*Extrait fourni*.
========

On utilise l’étiquette du groupe pour faire avancer son agenda personnel…dans beaucoup de familles, on n’accorde qu’une importance limitée à un parent malade. C’est à peine si on lui rend visite à l’hôpital. Mais dès qu’il décède faute de soins et d’attention…. Chacun se déchaine pour manifester sa compassion. A cela s’ajoute la banalisation de la violence contre les femmes et contre les enfants ».
« Il suffit – continue le philosophe – de voir la violence des conflits souterrains au sein des familles, entre parents et enfants, ou même le délabrement de la vie des couples. Pas besoin de statistique pour mesurer de l’ampleur du désastre ! Parce que les parents ont parfois eux-mêmes manqué de bons repères, beaucoup de jeunes grandissent dans des familles qui ne les préparent pas à assumer les deux principales responsabilité de la vie, à savoir établir une vraie relation de couple avec le conjoint pour former une famille table, et élever des enfants en leur inculquant l’éthique du travail, les vertus de l’amour et du respect de l’autre….les taux officiels de divorce restent relativement faibles en Afrique parce qu’ils sont mal recensés, et aussi à cause des pressions économiques, socioculturelles et religieuses. »
Vers une société individualiste et « défamiliarisée »
Quelle est la raison profonde de la crise? Elle est de nature culturelle. Jamais, la famille n’a aussi été frappée de façon radicale comme dans ces cinquante dernières années.
Le poids croissant dans les sociétés occidentales de la liberté individuelle, valeur dont nous devons tous être naturellement orgueilleux, a eu cependant l’effet de renforcer exagérément l’individualisme au détriment des relations pérennes et des liens stables. Les espaces d’autodétermination se sont aujourd’hui tellement accrus qu’ils ont modifié la nature même des institutions qui structurent la vie sociale, et parmi lesquelles la famille.
La globalisation, comme le suggère Tzvetan Todorov a conduit l’homme contemporain à une sorte de « dépaysement » : l’homme contemporain se sent souvent dépaysé dans un monde devenu trop grand. D’où la tentation de se replier sur lui-même, de se refermer sur ses propres particularités. De ce fait nous voyons s’élever de partout des frontières dont le but est 8 de sauvegarder le propre « moi » de l’incursion des autres.
Or c’est toute la société qui est en train de s’individualiser, ainsi que le note Sigmund Bauman. Le philosophe Gilles Lipovetsky, face à une société hyperconsumériste, parle d’une « seconde révolution individualiste » caractérisée par la privatisation de la vie et par l’autonomie des individus vis-à-vis des institutions collectives. C’est une sorte d’egolâtrie comme l’affirme Giuseppe De Rita, un célèbre sociologue italien. L’individualisation de la société a comme conséquence la désertification des rapports dans la société ; et le terrain dans lequel devrait croître l’homme est devenu sableux, friable et inconsistant.

========

*Données brutes*.
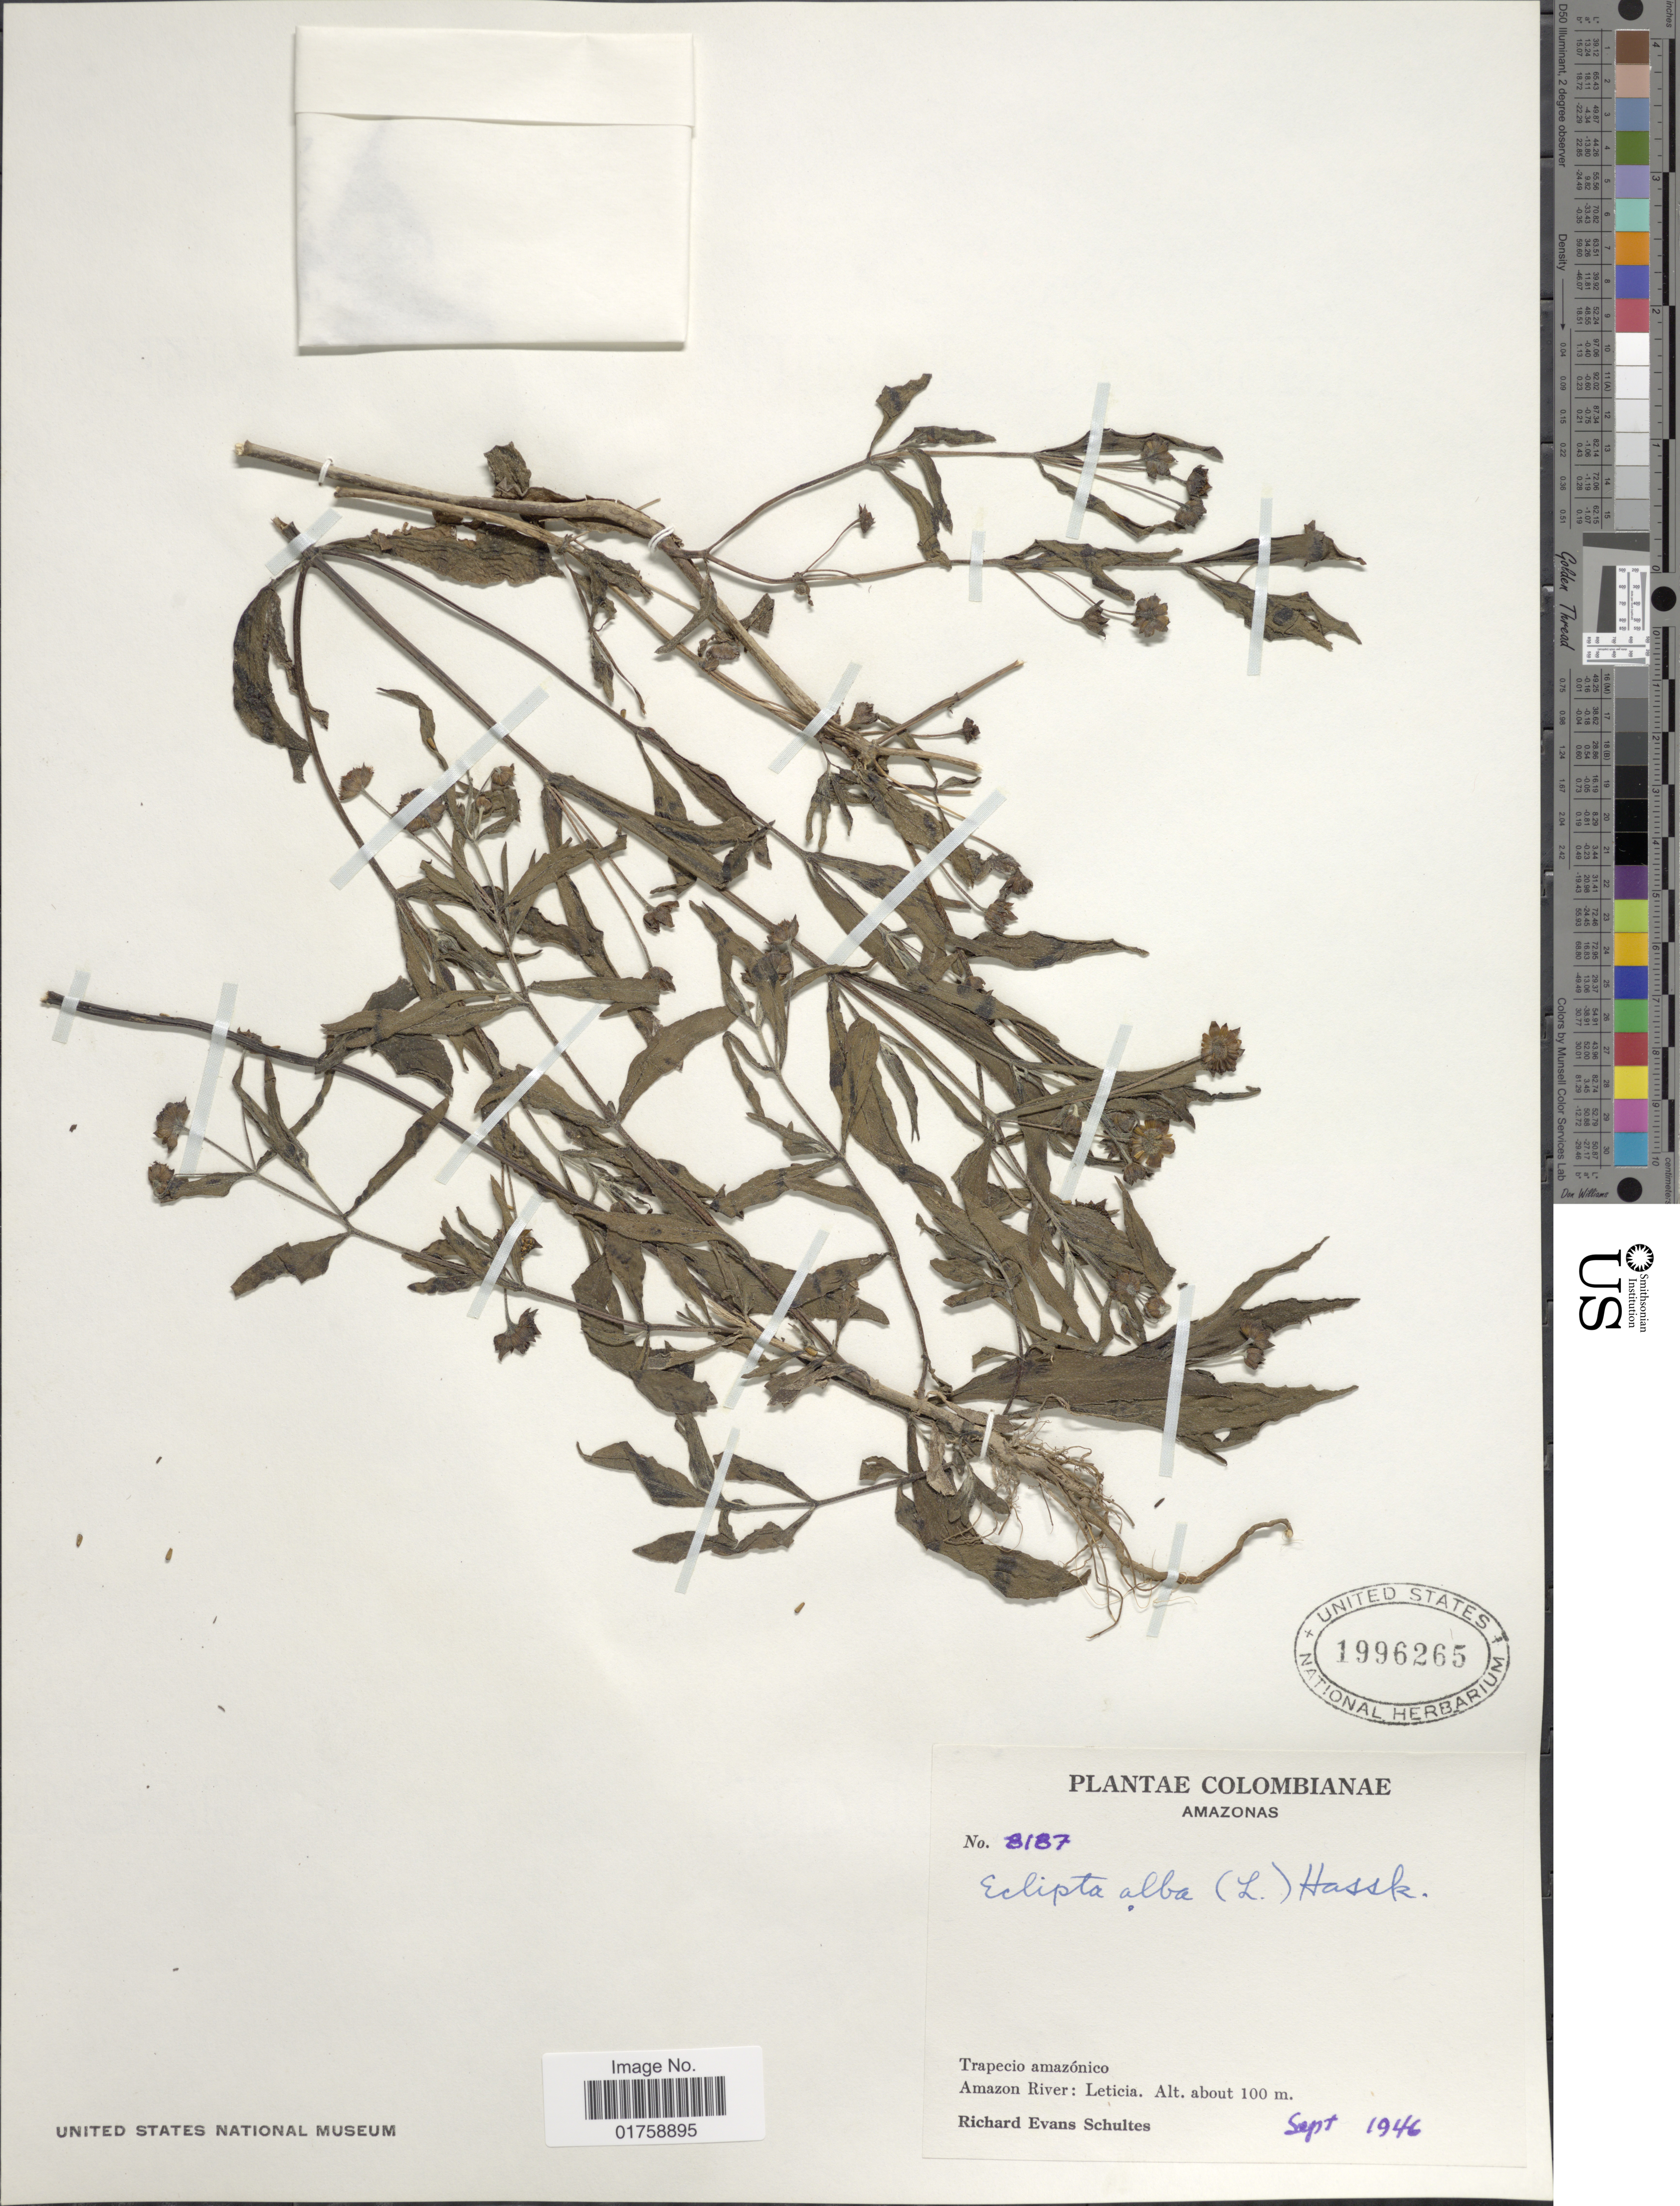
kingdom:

========

*Consigne 1*. D'après l'extrait, de quelle nature est la raison profonde de la crise ?
*Consigne 2*. Quels noms de personnes l'extrait cite-t-il ? Donnez-les tous.
Le matériel n'a aucun rapport avec l'extrait.

*Réponse 1*. Elle est de nature culturelle.

*Réponse 2*. Tzvetan Todorov, Sigmund Bauman, Gilles Lipovetsky, Giuseppe De Rita